Same shape. Typed prompt. N labeled choices. A field that distinguishes the question type (type="xchoice" / multiSelect: false / "one answer"). A runtime that loads the schema and renders an interaction. The differences are cosmetic — Mike and I picked XML because it was familiar from web stuff in 2012; Anthropic picked JSON because that's what AI agent infrastructure speaks now; a teacher writes it on a whiteboard because that's the lingua franca of "I have a question and I want one of these answers." The deeper structure is unchanged.

"Pick one of these options" is now the foundational interface between humans and AI agents. Claude Code, Cursor, and every other coding agent shipping today calls AskUserQuestion (or its equivalent) constantly — every time the agent hits a decision it doesn't want to make alone, this is the primitive it reaches for. The mode used to be peripheral: a survey form, an iClicker poll, a Typeform sidebar. With LLM tools, it became central. It's how you stay in the loop with a model that's making dozens of small decisions a minute on your behalf.

apeecs accidentally landed on the same primitive in 2012, in a much smaller scope — same prompt, same options, same correct-answer marker — because when you boil "ask the human to pick one of N choices" down to its bones, this is what falls out. Mike and I weren't building infrastructure for the next dominant human-AI interface. We were building a study app for one specific AP exam. Turns out the schema we sketched in service of that narrow goal is the same shape that, fourteen years later, runs the inner loop of every conversation between a human and an AI agent.

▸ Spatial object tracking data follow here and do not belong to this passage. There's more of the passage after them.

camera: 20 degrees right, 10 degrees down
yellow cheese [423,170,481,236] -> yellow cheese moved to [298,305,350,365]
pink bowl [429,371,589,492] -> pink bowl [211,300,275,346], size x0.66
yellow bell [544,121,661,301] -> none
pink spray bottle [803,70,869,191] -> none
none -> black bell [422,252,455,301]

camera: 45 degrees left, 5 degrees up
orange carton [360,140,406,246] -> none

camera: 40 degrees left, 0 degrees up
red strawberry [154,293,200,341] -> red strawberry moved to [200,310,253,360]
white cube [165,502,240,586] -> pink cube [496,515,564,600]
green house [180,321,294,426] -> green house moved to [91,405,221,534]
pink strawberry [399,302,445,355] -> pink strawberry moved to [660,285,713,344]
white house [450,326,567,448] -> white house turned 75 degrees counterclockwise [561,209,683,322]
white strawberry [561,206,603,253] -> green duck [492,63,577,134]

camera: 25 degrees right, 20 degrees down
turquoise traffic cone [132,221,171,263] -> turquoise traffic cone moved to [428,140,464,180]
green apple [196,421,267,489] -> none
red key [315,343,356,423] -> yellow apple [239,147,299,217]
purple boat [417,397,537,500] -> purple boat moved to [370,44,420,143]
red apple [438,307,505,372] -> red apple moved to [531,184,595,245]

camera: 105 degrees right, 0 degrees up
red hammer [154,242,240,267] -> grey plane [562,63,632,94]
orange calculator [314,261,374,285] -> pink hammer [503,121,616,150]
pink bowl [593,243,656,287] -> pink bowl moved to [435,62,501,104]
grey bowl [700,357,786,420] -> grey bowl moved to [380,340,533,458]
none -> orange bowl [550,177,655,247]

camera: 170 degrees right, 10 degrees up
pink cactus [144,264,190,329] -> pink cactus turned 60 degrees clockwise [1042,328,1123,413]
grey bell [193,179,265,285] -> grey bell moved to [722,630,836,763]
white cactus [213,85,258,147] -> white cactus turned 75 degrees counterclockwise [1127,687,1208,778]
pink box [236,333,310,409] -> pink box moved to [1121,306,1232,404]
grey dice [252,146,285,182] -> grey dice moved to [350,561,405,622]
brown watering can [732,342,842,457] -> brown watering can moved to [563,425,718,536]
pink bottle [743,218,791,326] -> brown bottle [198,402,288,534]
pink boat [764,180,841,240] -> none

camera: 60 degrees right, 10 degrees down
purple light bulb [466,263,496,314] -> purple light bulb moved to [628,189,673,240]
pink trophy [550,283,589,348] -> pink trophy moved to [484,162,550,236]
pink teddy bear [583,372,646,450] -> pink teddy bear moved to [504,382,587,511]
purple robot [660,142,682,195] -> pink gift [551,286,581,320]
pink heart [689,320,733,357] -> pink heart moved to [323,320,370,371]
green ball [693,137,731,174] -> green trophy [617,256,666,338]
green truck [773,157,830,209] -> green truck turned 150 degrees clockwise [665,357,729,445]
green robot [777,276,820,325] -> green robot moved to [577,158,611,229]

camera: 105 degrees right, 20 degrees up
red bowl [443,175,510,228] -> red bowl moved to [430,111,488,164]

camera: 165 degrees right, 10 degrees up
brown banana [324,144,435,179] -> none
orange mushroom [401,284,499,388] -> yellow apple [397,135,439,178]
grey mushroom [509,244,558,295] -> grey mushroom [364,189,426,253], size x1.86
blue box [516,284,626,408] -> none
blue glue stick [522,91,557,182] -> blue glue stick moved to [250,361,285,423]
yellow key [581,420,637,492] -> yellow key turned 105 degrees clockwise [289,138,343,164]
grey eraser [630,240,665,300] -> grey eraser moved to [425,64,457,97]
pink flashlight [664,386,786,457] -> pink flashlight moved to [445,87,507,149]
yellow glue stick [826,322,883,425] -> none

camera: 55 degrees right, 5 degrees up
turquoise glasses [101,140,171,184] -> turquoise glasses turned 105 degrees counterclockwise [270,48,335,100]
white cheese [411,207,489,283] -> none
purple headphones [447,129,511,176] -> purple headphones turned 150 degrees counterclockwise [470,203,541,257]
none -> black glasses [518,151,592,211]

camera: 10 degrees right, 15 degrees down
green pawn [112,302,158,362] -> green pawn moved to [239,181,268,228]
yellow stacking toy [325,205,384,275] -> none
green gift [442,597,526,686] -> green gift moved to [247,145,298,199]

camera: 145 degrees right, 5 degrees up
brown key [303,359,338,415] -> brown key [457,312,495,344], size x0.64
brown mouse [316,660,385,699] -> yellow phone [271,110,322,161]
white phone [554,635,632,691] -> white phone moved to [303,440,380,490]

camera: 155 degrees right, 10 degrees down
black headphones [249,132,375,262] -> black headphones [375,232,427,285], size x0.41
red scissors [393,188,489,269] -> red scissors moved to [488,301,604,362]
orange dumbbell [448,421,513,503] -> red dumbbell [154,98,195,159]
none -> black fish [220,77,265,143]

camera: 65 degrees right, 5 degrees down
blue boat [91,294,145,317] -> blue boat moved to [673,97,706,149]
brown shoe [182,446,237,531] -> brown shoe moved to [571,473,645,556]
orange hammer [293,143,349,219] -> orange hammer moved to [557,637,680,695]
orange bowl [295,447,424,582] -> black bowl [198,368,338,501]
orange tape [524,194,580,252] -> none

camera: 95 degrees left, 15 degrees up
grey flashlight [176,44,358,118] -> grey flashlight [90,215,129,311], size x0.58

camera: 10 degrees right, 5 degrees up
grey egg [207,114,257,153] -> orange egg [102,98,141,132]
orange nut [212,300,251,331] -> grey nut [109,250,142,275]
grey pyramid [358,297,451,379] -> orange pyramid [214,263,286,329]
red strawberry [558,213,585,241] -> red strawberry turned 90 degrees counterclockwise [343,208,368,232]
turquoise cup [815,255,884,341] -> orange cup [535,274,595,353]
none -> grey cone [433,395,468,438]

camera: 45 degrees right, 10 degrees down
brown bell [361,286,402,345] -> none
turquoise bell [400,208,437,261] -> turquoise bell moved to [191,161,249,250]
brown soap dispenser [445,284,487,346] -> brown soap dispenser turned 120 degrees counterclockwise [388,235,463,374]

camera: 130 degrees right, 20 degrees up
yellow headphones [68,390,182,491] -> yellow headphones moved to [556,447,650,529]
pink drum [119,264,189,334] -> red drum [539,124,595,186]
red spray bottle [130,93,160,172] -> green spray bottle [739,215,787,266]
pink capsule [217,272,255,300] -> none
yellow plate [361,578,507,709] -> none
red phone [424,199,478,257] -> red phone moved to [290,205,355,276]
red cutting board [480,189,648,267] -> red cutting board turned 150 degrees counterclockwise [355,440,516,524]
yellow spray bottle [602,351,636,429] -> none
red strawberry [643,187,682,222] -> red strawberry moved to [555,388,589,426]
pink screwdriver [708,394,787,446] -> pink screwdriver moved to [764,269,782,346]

If we'd open-sourced the schema in 2012, divorced from the iPad app, it would still be useful in 2026. The iPad app went to bed and never woke up. The data shape is timeless.

What never happened

The 2012 post ends with: *"I am in talks with a professor at the university about turning the source code over to Michigan for continued development."*

Nothing happened. Mike and I graduated, started jobs, and the conversation died on its own. As far as I know, no version of this app was ever used in a Detroit Public Schools after-school program. We wrote a final paper, got our credit, and the artifact sat where it sat.

That's the honest part of any senior project: the dream is bigger than the execution. The execution is six XIBs, two Question subclasses, and a fully working iPad app that does, in fact, ask you questions about whether the right answer is "All of the above."

It was a great project. I am leaving the repo public.

Someone should vibe code an AI interview framework based on the extensible principles of apeecs.